Rethinking Flow and Diffusion Bridge Models for Speech Enhancement¶

Conference: AAAI 2026 arXiv: 2602.18355 Code: GitHub Area: Other Keywords: Speech Enhancement, Diffusion Bridge Models, Flow Matching, Schrödinger Bridge, Unified Framework

TL;DR¶

This paper proposes a unified theoretical framework that subsumes flow matching, score-based diffusion, and Schrödinger bridge models for speech enhancement as processes that construct different Gaussian probability paths between paired data. It further reveals that each sampling step in such generative models is intrinsically equivalent to predictive speech enhancement, and leverages this insight to improve bridge model performance by adopting high-performance backbone networks, refined loss functions, and fine-tuning strategies from the predictive paradigm.

Background & Motivation¶

Speech Enhancement (SE) aims to recover clean speech from noisy observations. Deep learning approaches can be broadly categorized into predictive methods (directly learning a mapping from noisy to clean signals) and generative methods (modeling the conditional distribution of clean speech). In recent years, flow- and diffusion-based generative methods have proliferated in SE, primarily comprising:

Score-based diffusion models: Design the drift term of an SDE via the OU process or Brownian bridge to establish a diffusion process between clean and noisy signals (e.g., SGMSE+, BBED).

Schrödinger bridge (SB): Optimize the path measure under Dirac endpoint constraints, achieving state-of-the-art performance with data prediction training strategies (e.g., SBVE).

Flow matching (FM): Construct probability paths conditioned on noisy speech and enable efficient sampling via conditional vector fields (e.g., FlowSE).

However, these approaches rest on distinct theoretical foundations (score matching, SB optimization, flow matching) and have not been unified under a common framework in the SE domain. Furthermore, the data prediction objective used in SB models implies an intrinsic connection to predictive methods, yet this connection has not been thoroughly explored in prior work.

■ Data for review ■
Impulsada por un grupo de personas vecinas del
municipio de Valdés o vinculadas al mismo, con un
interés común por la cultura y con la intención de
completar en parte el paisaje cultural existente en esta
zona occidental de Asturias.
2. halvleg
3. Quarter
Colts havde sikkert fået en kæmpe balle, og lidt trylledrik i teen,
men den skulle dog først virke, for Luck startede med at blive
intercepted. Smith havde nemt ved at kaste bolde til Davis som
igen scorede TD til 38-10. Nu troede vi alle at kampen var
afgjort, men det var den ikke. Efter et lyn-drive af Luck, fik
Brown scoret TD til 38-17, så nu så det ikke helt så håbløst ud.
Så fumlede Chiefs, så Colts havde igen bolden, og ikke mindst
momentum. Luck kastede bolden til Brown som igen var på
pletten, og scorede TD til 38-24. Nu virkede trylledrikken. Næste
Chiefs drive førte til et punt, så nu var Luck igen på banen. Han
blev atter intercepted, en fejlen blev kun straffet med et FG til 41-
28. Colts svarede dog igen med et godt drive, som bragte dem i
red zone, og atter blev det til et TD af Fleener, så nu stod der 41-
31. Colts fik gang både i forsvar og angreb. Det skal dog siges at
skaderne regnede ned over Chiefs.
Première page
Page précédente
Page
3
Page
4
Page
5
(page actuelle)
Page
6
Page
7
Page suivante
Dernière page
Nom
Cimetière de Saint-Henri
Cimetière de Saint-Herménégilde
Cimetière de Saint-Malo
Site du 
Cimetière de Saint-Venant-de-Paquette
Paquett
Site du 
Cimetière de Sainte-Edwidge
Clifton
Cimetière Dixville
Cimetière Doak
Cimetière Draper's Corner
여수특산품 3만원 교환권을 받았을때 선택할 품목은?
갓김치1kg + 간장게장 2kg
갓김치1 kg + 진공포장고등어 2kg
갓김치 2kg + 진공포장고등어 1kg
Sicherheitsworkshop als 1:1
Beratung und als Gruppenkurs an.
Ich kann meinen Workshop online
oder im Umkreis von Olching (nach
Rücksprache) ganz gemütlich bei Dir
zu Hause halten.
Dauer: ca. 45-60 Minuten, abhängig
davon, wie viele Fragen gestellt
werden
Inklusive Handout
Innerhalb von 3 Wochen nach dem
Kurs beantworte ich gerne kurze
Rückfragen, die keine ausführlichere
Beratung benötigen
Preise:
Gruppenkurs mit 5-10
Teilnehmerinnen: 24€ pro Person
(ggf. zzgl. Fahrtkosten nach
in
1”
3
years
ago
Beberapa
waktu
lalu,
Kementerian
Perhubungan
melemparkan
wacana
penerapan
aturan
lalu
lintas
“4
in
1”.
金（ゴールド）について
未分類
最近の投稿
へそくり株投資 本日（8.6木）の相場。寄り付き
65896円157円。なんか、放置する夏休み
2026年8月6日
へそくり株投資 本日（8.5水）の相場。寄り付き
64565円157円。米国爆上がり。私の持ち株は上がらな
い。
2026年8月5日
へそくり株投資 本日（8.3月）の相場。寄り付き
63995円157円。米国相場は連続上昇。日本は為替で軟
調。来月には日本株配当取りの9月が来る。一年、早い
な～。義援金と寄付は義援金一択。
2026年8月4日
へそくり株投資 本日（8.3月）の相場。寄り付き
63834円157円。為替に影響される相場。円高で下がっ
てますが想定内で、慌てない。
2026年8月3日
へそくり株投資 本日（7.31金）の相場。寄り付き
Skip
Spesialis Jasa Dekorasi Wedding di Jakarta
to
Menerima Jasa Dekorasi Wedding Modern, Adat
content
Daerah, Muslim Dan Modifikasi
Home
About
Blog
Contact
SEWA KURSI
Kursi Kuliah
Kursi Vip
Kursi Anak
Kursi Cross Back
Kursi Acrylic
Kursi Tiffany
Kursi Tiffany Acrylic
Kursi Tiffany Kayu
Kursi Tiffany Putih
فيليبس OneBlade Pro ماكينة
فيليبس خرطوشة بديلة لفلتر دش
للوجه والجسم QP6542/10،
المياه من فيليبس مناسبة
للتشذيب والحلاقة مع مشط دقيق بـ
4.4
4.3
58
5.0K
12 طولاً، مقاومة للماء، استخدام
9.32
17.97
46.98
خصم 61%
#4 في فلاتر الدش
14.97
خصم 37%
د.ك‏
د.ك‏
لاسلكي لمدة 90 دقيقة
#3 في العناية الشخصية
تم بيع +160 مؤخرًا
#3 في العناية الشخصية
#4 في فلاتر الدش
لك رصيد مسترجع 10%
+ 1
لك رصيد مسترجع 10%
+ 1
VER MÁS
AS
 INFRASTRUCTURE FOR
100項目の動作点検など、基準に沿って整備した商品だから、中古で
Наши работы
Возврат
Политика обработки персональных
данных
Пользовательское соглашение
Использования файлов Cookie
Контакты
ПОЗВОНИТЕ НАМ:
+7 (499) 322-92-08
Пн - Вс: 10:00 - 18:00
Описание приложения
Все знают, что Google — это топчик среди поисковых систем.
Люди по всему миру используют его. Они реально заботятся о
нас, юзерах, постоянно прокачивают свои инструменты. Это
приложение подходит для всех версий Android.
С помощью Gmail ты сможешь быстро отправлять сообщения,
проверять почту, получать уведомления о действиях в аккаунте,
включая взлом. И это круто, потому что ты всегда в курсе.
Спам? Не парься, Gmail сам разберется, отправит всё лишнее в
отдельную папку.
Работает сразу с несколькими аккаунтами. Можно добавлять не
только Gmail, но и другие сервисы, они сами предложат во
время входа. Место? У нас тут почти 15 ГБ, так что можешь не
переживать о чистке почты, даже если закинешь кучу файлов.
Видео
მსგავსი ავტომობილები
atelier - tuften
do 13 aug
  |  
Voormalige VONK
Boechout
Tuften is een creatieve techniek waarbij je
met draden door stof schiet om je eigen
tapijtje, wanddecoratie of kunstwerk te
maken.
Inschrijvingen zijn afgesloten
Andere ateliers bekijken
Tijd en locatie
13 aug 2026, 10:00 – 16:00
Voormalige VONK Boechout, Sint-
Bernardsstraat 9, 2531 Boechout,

■ Exercise prompt ■
Reproduce the passage of the speech enhancement summary between "Score-based diffusion models: Design" and "strategies (e.g., SBVE).", inclusive, with "drift term" replaced by "drift coefficient".

■ Exercise solution ■
Score-based diffusion models: Design the drift coefficient of an SDE via the OU process or Brownian bridge to establish a diffusion process between clean and noisy signals (e.g., SGMSE+, BBED).

Schrödinger bridge (SB): Optimize the path measure under Dirac endpoint constraints, achieving state-of-the-art performance with data prediction training strategies (e.g., SBVE).